### TASK TO COMPLETE
Below are the records. List every line holding the word "great".

═══ EXERCISE DATA ═══

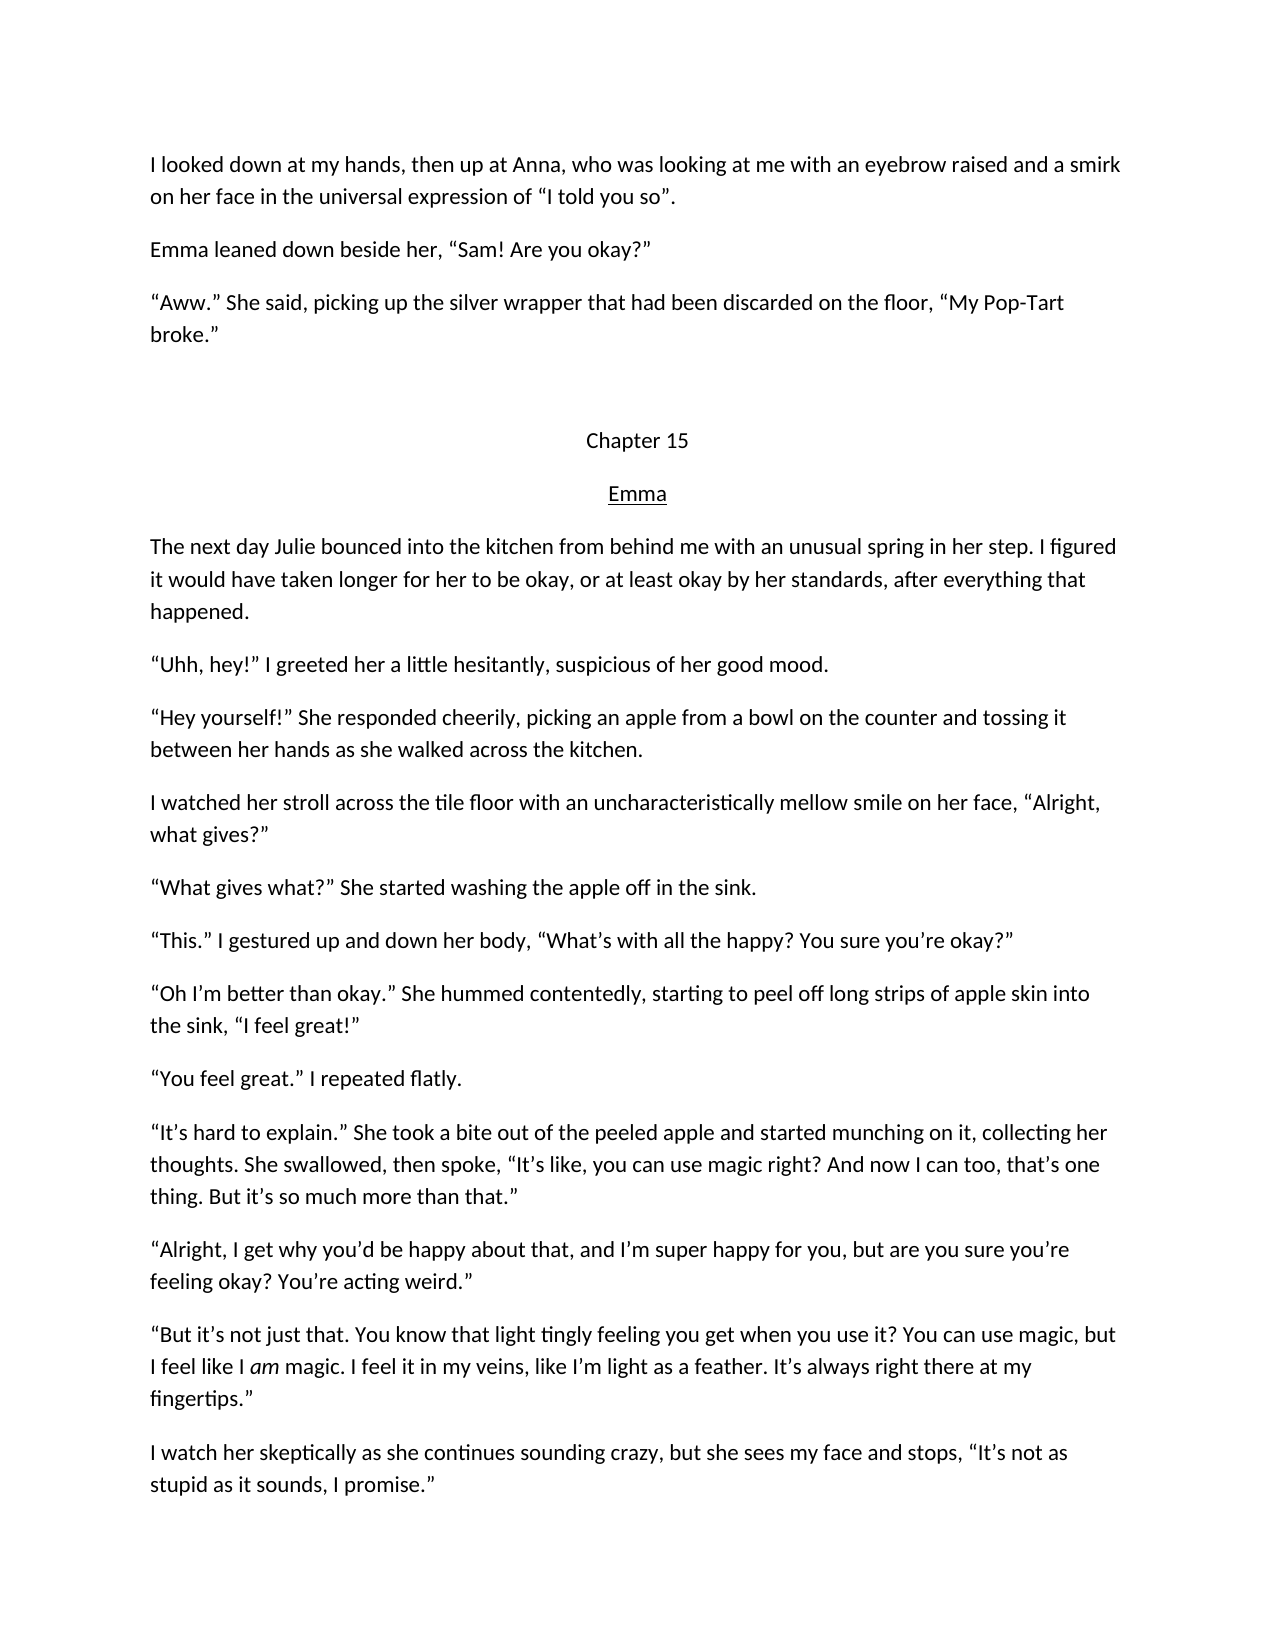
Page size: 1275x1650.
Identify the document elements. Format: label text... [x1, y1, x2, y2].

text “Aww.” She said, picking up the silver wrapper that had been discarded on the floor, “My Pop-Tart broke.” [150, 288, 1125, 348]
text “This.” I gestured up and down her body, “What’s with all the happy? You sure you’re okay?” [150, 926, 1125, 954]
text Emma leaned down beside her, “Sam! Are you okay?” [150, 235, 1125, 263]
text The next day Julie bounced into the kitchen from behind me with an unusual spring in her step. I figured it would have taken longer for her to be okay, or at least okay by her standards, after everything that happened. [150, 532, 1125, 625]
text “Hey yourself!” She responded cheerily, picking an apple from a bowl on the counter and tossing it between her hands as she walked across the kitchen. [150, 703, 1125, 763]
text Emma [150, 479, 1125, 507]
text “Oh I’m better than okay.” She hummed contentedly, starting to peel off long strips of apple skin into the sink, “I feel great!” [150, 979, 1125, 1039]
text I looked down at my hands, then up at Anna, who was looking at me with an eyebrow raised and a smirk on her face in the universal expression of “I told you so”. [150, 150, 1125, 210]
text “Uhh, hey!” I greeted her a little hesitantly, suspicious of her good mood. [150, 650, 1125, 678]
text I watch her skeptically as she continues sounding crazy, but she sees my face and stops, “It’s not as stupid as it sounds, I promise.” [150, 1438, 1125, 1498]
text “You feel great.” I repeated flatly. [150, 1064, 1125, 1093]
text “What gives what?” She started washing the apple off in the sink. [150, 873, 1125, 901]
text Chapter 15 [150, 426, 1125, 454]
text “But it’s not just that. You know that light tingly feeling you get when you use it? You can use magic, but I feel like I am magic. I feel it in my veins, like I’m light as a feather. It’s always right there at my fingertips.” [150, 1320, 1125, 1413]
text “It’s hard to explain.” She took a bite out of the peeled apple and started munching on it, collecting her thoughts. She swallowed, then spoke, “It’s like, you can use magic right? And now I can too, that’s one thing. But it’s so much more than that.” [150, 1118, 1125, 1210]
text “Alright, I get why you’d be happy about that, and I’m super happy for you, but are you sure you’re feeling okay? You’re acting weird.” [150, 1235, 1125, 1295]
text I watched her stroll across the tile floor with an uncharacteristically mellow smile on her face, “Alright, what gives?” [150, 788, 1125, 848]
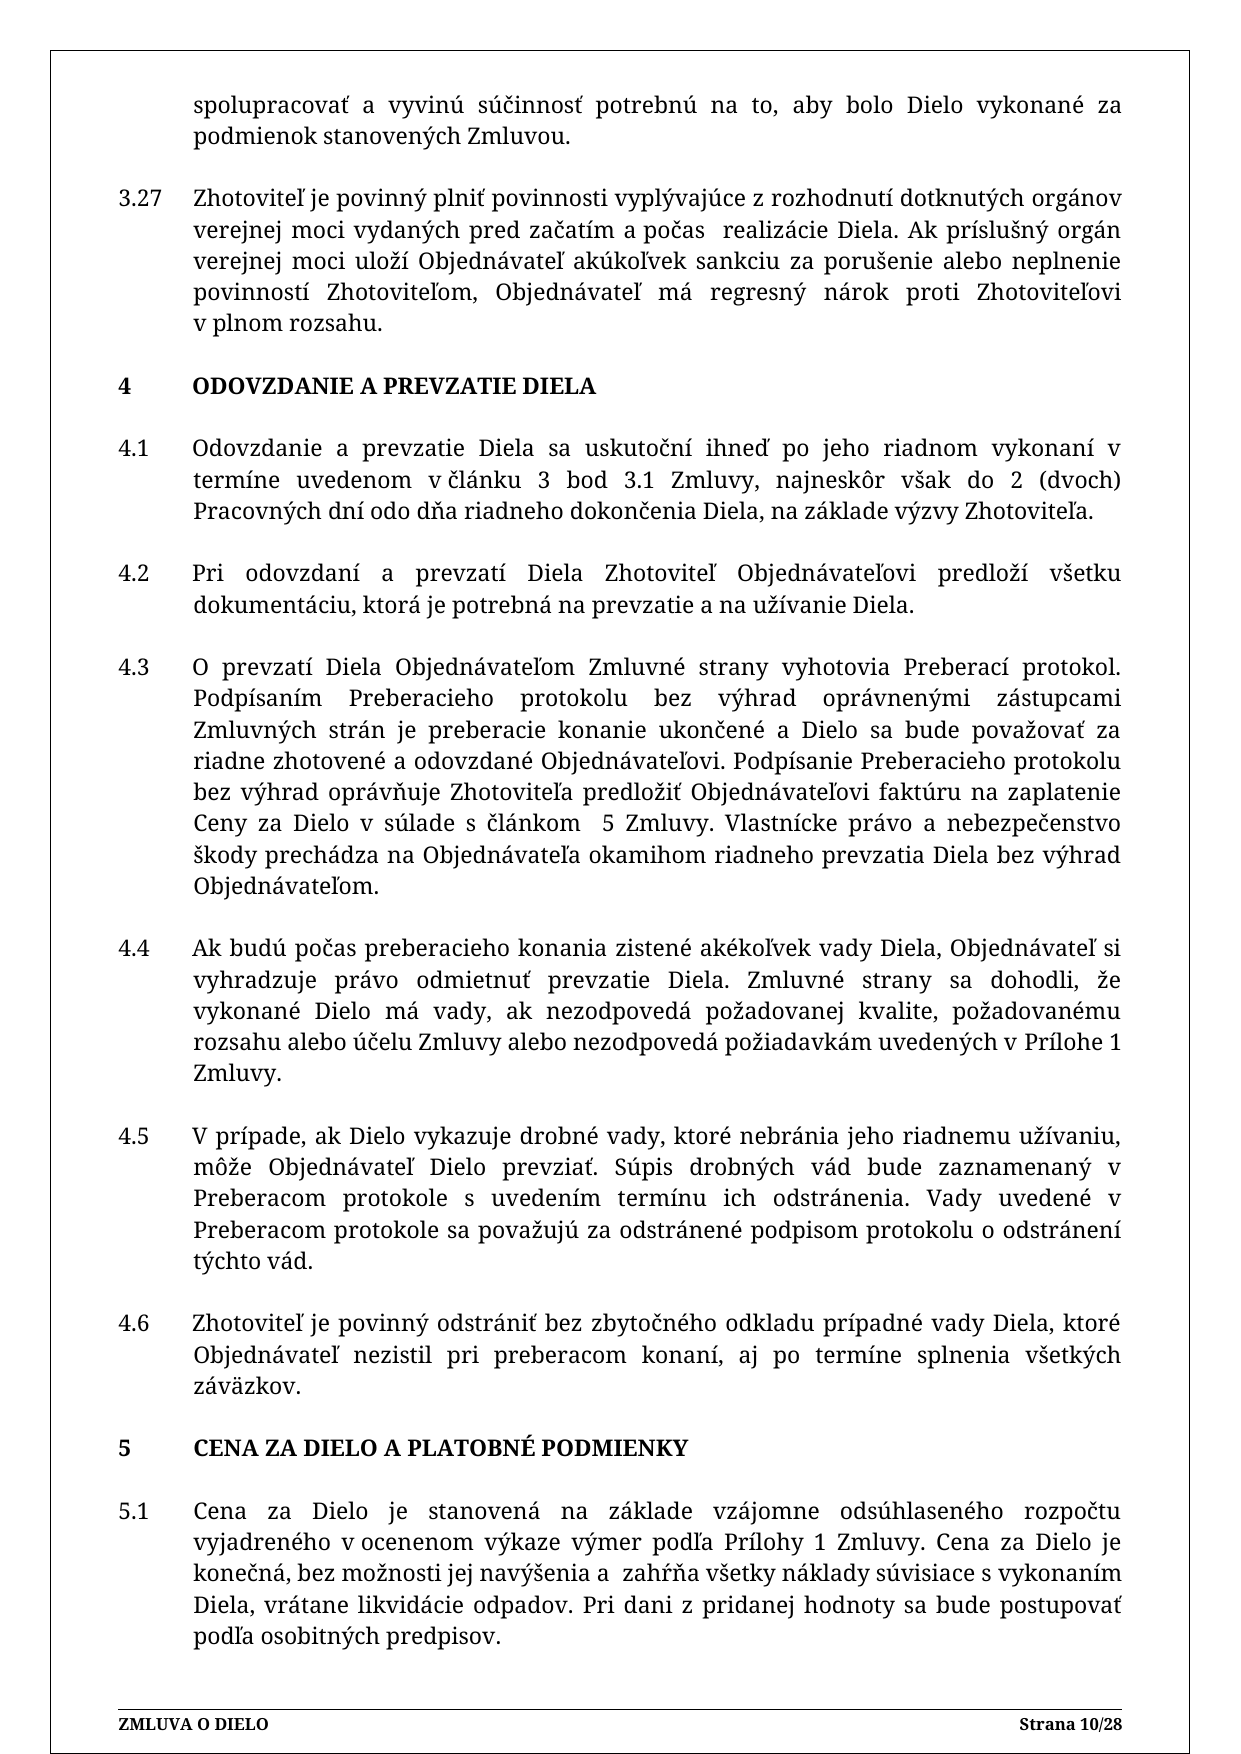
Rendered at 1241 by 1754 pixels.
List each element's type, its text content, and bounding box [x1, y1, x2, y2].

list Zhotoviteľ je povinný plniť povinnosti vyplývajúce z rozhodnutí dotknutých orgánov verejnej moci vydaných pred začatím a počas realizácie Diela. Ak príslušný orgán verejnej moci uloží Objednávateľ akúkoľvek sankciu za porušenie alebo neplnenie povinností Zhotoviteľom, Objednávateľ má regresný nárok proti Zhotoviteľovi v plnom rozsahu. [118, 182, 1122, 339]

═══

### SOLUTION FOR THIS PROBLEM
text “Oh I’m better than okay.” She hummed contentedly, starting to peel off long strips of apple skin into the sink, “I feel great!” [150, 979, 1125, 1039]
text “You feel great.” I repeated flatly. [150, 1064, 1125, 1093]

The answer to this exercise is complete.